Page text:
·····
VPL played a key part in the life of the XJS. It started life in May 1991 as the first major programme Ford Motor Company approved following its acquisition of Jaguar.

                                                      A Jaguar-discarded business

In late 1994, Jaguar and GKN disposed of VPL to Ogihara Corporation of Japan, a pressings supplier in the mid-1990s to Ford; however, the writing was writ large on the wall in mid-1993. Negotiations were handled by Jaguar director Mike Beasley.

So, the Jaguar-discarded Telford-based VPL became known as Ogihara Europe Ltd., only later to be acquired by Stadco which, with Polynorm, had managed Jaguar’s new Castle Bromwich press shop containing Schuler press lines that for the first time heralded the arrival of aluminium bodysides and other pressings.

In a further twist, Stadco purchased for a snip the newly-built gem of a press shop at Fort Parkway (right next door to Castle Bromwich) built by Mayflower Corporation. This can stamp steel and aluminium bodysides using almost identical press lines to those at Castle Bromwich. Those press lines now stamp some panels for Jaguar sports cars.

Mayflower’s directors had the foresight to see Jaguar – and others – would need more press shop capacity than Castle Bromwich, etc. could supply. Mayflower took the risk and failed (through poor management) before Jaguar’s further expansion into aluminium materialised.

Only Hull knows if he has done a good job, but one suspects he is proud of the end product; only he knows of any microscopic faults.

Certainly, any author would be happy to attach his name to this epic which is certain to stand the test of time as a record of who did what, where, when, why and how in Jaguar design.

                                             People like Mercs but love Jaguars

It is a book for those who love Jaguars and all that the marque stands for in the annals of automotive design.

As much as anything it is an encapsulation of unsung heroes; stylists who carve their future in clay; sheet metal companies who carve their future in formable materials – groups who seldom if ever hit the headlines because of the secret nature of their work. 

With many illustrations that readers will not have seen before, Hull brilliantly opens the cupboard to show what did happen – and what didn't. It is certainly the book you might wish to leave on a coffee table; that might spark a discussion about design, and style! And whether the jacket has design and style.

Several car designs inevitably mark turning points for Jaguar. The company's designers will have their own recollection of what these might be.
·····
Given information:
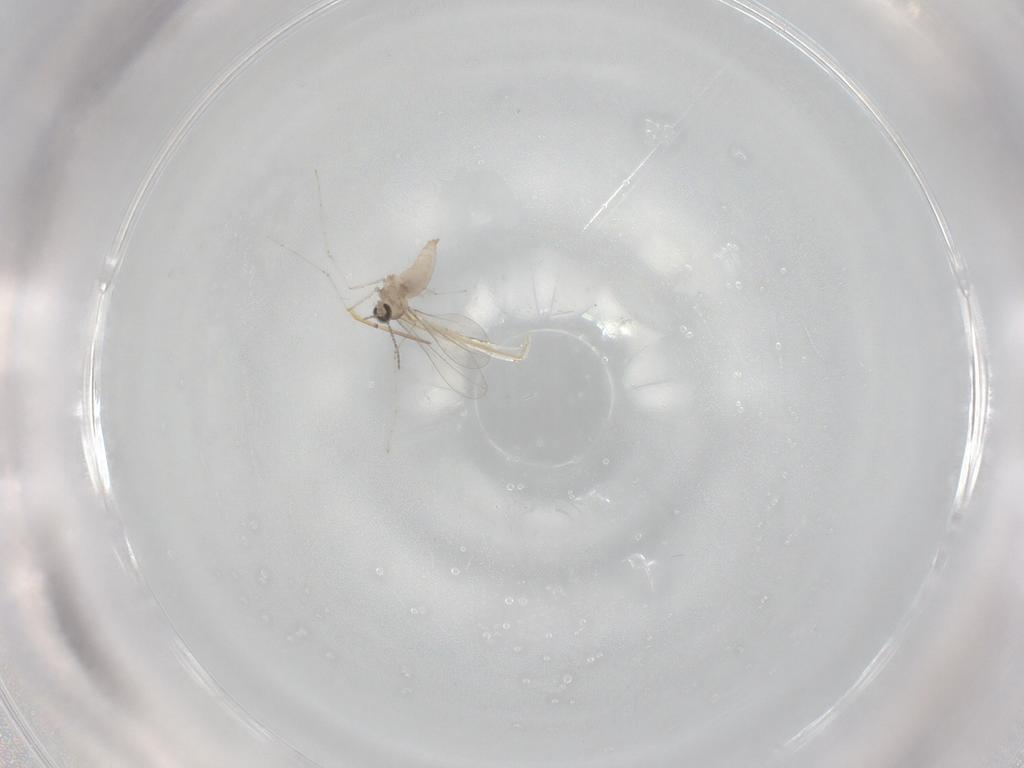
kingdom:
·····
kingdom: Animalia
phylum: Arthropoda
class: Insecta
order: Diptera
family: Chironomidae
·····
What you will do:
**a)** Using the Jaguar text, answer these:
(i) In late 1994, which company took over VPL from Jaguar and GKN?
(ii) Which company built the press shop at Fort Parkway?
(iii) According to the text, what caused Mayflower to fail?
**b)** Write the next few sentences of the Jaguar text, picking up after its final line.

Replies:
**a)**
(i) Ogihara Corporation of Japan
(ii) Mayflower Corporation
(iii) Poor management

**b)**
One design stands out for this reviewer; X600, a car that could have been ahead of its time, but never appeared as intended, marked the parting of the ways.

Hull explains: “The car was planned to have an aluminium structure similar to that of the X350, and considerable resources were put into the project, with over 100 engineers employed on the programme during 2001.”

                                             X600 – fundamentally flawed

Here Hull takes in comments from Callum: “The X600 F-type represented the last manifestation of the retro soft-surface sports-car theme that, while it pleased Jaguar sentimentalists, was increasingly out of step with shifting design tastes. This was an exciting and promising proposal yet again to establish a Jag two-seater – the name clearly signalled its intention.”

Still referring to X600, Hull continues with Callum: “But although it caught the imagination of many, including Ford boss Jac Nasser and design boss J Mays, who both loved the car, the design was fundamentally flawed. It worried me at the unveiling, because I knew that by the time it had gone through all its legal and feasibility requirements it could look quite ordinary.”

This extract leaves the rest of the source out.